Activision‘s 1984 sequel to Pitfall! – Pitfall II: Lost Caverns – was again designed and programmed by David Crane. This time, though, the cartridge had a custom display processor chip inside, which allowed for improved visuals and continuous four channel music (the Atari 2600 is normally only capable of two channel sound).
Gameplay is similar to Pitfall!, although in this follow-up the world you can explore is much bigger than previously and is made up of eight screens in width, by 27 screens in height, making 216 screens in total. When you walk from one screen to another the new screen scrolls smoothly into view.
The basic aim of the game is to collect gold bars that are located throughout the cave system. Unlike in the first Pitfall, in this game you have unlimited lives and time, but if you touch a hostile creature you are sent back to the last continue point (indicated by a cross on the ground), and are also deducted points. So in essence you can’t die or lose the game, but you can end up with zero points if you keep getting caught. Incidentally: if you play a perfect game and collect everything the maximum achievable score is 199,000. To complete the game you must find and rescue Rhonda (Pitfall Harry‘s niece), Quickclaw (Harry‘s pet mountain lion), and find a diamond ring.
There are ladders connecting some screens vertically, and water that you can jump into and swim in, and also balloons that allow you to float upwards to new areas.
The music in the game changes depending on what you do. The main theme plays until it changes to a more stripped-back tune, then the main theme begins again when you collect another treasure. When you return to a continue point a slower, minor key version of the theme plays. If you are riding a balloon a version of “Sobre las Olas” is played.

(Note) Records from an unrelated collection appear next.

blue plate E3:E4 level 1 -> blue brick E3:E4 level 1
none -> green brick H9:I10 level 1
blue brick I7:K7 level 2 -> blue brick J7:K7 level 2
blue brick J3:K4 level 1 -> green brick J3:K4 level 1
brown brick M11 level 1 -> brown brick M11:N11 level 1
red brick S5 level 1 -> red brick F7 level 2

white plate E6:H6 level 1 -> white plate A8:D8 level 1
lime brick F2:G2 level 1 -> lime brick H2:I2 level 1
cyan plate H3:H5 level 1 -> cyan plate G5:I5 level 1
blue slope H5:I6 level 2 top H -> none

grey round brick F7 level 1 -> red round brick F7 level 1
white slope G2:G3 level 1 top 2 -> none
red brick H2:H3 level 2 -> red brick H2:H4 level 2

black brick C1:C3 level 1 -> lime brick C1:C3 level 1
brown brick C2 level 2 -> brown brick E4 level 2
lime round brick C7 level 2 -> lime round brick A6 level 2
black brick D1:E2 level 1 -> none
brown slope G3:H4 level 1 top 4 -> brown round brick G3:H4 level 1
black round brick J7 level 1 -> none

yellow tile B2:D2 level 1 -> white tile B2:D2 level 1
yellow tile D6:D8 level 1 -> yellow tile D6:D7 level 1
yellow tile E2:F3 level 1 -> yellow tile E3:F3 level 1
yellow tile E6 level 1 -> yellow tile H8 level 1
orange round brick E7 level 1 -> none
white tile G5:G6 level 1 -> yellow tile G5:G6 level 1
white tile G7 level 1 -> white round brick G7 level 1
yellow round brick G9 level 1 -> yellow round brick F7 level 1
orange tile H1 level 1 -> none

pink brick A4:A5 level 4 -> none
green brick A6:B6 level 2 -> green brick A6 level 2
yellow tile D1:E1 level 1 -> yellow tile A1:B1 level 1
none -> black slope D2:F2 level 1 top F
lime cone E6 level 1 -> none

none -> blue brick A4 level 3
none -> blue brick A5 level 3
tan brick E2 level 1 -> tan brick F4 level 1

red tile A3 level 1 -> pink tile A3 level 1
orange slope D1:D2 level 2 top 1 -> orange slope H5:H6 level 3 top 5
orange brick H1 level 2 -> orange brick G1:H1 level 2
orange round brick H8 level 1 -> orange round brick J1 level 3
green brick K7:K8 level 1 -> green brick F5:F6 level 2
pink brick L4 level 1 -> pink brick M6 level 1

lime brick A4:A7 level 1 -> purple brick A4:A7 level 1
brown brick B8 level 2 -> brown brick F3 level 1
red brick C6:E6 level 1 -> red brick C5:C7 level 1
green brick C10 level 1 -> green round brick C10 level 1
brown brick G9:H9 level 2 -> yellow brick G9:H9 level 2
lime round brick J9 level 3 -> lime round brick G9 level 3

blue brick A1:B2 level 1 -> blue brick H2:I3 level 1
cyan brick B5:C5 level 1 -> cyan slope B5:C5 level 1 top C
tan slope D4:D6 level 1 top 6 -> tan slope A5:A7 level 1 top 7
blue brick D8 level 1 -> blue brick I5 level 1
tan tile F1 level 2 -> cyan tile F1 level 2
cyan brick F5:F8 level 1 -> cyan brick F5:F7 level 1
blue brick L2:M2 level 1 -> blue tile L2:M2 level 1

Pitfall II is a rather clever game overall – at least for an Atari 2600 game. It’s much more advanced than its predecessor – arguably even the most advanced game ever released for the Atari 2600. And although it’s extremely simple by today’s standards it remains playable and fun to this day. An enhanced port, called The Adventurer’s Edition, was released for Atari 8-bit home computers (and the Atari 5200) which has an entirely new level that became playable after the initial game was completed.